=== Recorded data ===
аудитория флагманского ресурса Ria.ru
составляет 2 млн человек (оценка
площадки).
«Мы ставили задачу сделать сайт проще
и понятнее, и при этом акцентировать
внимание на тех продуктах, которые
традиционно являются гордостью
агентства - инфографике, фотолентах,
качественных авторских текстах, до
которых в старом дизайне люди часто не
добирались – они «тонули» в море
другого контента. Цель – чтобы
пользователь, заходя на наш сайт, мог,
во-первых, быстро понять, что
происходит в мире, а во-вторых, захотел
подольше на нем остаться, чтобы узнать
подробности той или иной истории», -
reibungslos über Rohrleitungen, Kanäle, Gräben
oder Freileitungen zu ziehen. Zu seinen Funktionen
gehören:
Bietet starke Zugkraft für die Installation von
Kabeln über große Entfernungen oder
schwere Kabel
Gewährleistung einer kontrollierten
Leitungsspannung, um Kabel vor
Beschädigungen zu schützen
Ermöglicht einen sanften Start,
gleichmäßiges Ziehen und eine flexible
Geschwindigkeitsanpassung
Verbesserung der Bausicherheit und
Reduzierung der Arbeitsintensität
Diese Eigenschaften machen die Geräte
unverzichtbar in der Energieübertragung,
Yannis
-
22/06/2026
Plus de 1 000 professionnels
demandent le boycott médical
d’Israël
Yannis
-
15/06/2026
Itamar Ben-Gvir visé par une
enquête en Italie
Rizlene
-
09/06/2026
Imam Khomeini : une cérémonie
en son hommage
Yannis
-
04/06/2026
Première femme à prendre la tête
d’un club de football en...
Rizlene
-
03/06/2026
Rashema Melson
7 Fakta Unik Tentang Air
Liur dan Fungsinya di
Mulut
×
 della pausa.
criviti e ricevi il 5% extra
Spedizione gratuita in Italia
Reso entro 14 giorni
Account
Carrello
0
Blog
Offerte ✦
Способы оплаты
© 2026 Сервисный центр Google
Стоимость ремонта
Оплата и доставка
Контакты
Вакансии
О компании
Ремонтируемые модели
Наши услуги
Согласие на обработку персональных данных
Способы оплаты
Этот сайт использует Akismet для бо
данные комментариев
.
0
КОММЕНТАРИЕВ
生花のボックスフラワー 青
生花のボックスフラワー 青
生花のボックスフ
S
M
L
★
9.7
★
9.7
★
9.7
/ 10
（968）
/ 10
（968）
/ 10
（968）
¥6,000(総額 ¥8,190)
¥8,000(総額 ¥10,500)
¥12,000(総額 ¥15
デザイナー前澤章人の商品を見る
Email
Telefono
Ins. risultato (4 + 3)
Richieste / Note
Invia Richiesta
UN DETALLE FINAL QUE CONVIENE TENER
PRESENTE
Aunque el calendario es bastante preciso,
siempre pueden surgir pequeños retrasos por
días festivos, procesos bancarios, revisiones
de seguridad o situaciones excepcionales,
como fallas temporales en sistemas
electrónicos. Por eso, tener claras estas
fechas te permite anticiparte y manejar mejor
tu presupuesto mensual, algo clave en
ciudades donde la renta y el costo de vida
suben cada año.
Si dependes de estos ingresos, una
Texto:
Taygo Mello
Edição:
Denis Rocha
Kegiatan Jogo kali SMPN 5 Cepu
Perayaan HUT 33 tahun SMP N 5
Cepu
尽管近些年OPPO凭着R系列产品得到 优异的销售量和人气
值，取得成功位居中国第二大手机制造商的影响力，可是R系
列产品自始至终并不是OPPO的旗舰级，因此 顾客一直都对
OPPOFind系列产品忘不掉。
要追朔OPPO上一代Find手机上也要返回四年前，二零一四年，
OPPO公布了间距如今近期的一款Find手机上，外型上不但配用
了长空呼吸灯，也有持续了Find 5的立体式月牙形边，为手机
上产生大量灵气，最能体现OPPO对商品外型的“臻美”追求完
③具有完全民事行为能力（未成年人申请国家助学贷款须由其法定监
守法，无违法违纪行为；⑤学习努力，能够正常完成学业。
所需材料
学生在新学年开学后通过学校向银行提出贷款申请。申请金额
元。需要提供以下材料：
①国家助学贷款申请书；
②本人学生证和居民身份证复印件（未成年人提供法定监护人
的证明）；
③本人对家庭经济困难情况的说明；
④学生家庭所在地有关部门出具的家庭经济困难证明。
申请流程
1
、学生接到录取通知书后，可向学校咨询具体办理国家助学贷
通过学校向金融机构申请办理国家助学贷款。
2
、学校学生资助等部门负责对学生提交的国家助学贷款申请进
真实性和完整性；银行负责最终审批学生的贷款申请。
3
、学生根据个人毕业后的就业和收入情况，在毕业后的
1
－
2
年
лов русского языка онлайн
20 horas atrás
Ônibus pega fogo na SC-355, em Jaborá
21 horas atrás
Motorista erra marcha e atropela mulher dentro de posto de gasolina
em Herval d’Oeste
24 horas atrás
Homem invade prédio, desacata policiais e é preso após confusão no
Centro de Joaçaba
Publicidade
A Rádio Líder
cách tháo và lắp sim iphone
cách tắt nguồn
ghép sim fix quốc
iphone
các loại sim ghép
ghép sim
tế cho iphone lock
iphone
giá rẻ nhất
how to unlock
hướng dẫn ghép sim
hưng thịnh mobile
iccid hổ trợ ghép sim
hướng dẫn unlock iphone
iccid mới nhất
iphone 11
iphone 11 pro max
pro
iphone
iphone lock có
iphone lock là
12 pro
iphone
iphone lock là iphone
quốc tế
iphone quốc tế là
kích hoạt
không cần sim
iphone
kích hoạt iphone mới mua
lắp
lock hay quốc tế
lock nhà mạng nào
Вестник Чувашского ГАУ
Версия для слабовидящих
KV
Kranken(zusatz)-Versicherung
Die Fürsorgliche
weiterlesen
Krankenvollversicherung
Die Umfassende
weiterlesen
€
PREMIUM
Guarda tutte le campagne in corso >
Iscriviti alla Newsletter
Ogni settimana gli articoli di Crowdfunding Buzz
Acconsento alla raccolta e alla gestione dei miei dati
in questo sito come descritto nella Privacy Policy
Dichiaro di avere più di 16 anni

=== Exercise description ===
Reproduce, character for character, every line from the first line of the rows through the line containing "пользователь, заходя на", inclusive.

=== Output ===
аудитория флагманского ресурса Ria.ru
составляет 2 млн человек (оценка
площадки).
«Мы ставили задачу сделать сайт проще
и понятнее, и при этом акцентировать
внимание на тех продуктах, которые
традиционно являются гордостью
агентства - инфографике, фотолентах,
качественных авторских текстах, до
которых в старом дизайне люди часто не
добирались – они «тонули» в море
другого контента. Цель – чтобы
пользователь, заходя на наш сайт, мог,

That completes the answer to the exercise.